Recorded data:
================

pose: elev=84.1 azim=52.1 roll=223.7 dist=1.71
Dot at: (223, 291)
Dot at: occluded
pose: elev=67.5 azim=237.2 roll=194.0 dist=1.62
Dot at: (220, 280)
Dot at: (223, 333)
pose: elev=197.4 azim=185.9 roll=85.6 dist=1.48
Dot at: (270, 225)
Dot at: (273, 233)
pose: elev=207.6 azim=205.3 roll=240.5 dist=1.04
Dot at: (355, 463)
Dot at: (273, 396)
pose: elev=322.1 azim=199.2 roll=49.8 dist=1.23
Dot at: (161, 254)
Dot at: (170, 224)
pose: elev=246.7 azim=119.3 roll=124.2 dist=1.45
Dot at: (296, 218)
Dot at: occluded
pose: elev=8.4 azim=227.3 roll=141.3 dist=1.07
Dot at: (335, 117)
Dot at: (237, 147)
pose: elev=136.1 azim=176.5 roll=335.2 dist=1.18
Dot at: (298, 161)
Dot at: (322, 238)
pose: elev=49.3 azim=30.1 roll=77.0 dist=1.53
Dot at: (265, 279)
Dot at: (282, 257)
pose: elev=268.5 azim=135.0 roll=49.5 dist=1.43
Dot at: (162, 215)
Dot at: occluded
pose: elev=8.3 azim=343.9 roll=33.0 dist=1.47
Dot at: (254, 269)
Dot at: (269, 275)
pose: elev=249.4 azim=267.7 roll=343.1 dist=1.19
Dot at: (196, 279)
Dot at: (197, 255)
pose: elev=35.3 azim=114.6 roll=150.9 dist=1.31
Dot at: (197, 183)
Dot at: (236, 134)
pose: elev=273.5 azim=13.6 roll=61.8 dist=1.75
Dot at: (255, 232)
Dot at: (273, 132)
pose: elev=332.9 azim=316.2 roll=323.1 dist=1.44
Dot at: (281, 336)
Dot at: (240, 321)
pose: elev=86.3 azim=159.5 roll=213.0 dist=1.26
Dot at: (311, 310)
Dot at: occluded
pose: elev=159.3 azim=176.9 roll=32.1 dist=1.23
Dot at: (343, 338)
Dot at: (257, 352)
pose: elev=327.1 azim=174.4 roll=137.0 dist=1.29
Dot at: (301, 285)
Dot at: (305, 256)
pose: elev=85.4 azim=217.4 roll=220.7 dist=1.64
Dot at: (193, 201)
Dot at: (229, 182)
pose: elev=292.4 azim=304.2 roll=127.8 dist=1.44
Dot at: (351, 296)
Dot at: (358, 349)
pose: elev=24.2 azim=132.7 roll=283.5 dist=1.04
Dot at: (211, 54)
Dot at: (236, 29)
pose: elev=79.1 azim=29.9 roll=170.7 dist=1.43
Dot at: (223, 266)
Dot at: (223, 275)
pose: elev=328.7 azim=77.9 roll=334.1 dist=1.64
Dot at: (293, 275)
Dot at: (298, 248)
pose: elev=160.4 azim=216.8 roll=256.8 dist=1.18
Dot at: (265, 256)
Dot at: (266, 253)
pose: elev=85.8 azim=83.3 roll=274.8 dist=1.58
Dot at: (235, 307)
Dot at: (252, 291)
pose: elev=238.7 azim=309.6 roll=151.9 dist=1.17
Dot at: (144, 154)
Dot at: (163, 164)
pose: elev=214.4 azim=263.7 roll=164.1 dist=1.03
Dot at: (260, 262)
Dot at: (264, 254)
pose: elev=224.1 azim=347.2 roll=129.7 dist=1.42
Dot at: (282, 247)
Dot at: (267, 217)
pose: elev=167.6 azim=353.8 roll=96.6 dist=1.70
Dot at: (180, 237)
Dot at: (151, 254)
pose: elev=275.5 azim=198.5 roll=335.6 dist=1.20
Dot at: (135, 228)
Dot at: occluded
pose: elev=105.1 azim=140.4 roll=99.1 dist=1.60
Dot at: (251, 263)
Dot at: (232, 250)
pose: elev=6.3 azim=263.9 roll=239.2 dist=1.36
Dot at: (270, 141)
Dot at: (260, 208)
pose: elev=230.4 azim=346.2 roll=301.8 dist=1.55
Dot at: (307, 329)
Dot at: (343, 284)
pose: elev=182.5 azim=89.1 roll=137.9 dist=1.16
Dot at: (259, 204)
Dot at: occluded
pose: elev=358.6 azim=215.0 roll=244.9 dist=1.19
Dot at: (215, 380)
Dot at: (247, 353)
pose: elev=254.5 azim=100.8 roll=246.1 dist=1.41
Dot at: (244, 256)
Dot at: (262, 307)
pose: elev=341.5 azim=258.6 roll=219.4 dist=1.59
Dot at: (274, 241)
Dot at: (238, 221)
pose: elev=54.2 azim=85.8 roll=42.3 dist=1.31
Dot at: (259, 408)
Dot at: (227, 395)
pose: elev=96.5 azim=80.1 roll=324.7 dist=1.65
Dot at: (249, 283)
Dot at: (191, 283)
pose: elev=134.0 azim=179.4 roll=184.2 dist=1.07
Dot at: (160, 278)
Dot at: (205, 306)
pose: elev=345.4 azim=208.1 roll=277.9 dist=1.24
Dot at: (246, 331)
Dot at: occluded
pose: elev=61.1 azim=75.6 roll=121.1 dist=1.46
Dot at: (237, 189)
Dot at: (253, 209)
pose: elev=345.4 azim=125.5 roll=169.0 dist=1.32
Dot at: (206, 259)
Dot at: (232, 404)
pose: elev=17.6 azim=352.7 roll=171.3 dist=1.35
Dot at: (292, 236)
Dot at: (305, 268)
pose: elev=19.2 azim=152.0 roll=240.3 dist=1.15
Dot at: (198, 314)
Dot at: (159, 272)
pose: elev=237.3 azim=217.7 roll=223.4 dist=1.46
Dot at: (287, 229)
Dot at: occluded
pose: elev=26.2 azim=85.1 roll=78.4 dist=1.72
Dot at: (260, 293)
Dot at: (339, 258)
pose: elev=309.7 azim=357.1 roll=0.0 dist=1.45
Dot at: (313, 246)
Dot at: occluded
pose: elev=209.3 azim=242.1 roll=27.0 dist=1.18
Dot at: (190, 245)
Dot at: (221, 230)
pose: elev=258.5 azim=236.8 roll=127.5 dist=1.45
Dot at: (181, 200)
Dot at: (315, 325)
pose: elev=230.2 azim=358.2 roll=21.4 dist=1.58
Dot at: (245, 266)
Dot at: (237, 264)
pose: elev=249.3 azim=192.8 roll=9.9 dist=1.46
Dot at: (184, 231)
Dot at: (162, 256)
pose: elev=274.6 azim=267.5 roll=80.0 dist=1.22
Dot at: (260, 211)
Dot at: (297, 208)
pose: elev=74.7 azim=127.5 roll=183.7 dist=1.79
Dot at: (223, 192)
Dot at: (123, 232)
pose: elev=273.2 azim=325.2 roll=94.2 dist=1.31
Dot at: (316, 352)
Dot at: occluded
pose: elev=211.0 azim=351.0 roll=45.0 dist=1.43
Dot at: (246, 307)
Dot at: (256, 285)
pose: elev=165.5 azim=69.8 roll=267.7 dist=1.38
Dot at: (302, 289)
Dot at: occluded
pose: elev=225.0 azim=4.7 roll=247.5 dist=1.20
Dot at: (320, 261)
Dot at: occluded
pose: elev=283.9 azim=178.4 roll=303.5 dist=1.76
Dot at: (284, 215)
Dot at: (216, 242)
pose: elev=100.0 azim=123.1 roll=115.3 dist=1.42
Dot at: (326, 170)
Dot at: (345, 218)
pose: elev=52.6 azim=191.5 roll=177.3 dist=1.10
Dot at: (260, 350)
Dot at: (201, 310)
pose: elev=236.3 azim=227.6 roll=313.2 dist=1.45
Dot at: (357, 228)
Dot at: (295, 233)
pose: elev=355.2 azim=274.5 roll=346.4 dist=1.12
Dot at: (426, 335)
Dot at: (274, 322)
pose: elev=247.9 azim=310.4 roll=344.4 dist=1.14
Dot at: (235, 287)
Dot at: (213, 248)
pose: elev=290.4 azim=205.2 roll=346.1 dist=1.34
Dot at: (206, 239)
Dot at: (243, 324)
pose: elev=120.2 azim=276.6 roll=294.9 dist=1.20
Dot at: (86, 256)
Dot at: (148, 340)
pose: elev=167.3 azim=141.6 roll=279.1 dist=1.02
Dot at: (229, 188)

================

[Task to carry out]
Arrange the data lines from the line containing "pose: elev=327.1 azim=174.4" through the line containing "Dot at: (298, 248)" into a Markdown table with the columns Row and Line, skipping blank lines.

[Solved problem]
| Row | Line |
|---|---|
| 1 | pose: elev=327.1 azim=174.4 roll=137.0 dist=1.29 |
| 2 | Dot at: (301, 285) |
| 3 | Dot at: (305, 256) |
| 4 | pose: elev=85.4 azim=217.4 roll=220.7 dist=1.64 |
| 5 | Dot at: (193, 201) |
| 6 | Dot at: (229, 182) |
| 7 | pose: elev=292.4 azim=304.2 roll=127.8 dist=1.44 |
| 8 | Dot at: (351, 296) |
| 9 | Dot at: (358, 349) |
| 10 | pose: elev=24.2 azim=132.7 roll=283.5 dist=1.04 |
| 11 | Dot at: (211, 54) |
| 12 | Dot at: (236, 29) |
| 13 | pose: elev=79.1 azim=29.9 roll=170.7 dist=1.43 |
| 14 | Dot at: (223, 266) |
| 15 | Dot at: (223, 275) |
| 16 | pose: elev=328.7 azim=77.9 roll=334.1 dist=1.64 |
| 17 | Dot at: (293, 275) |
| 18 | Dot at: (298, 248) |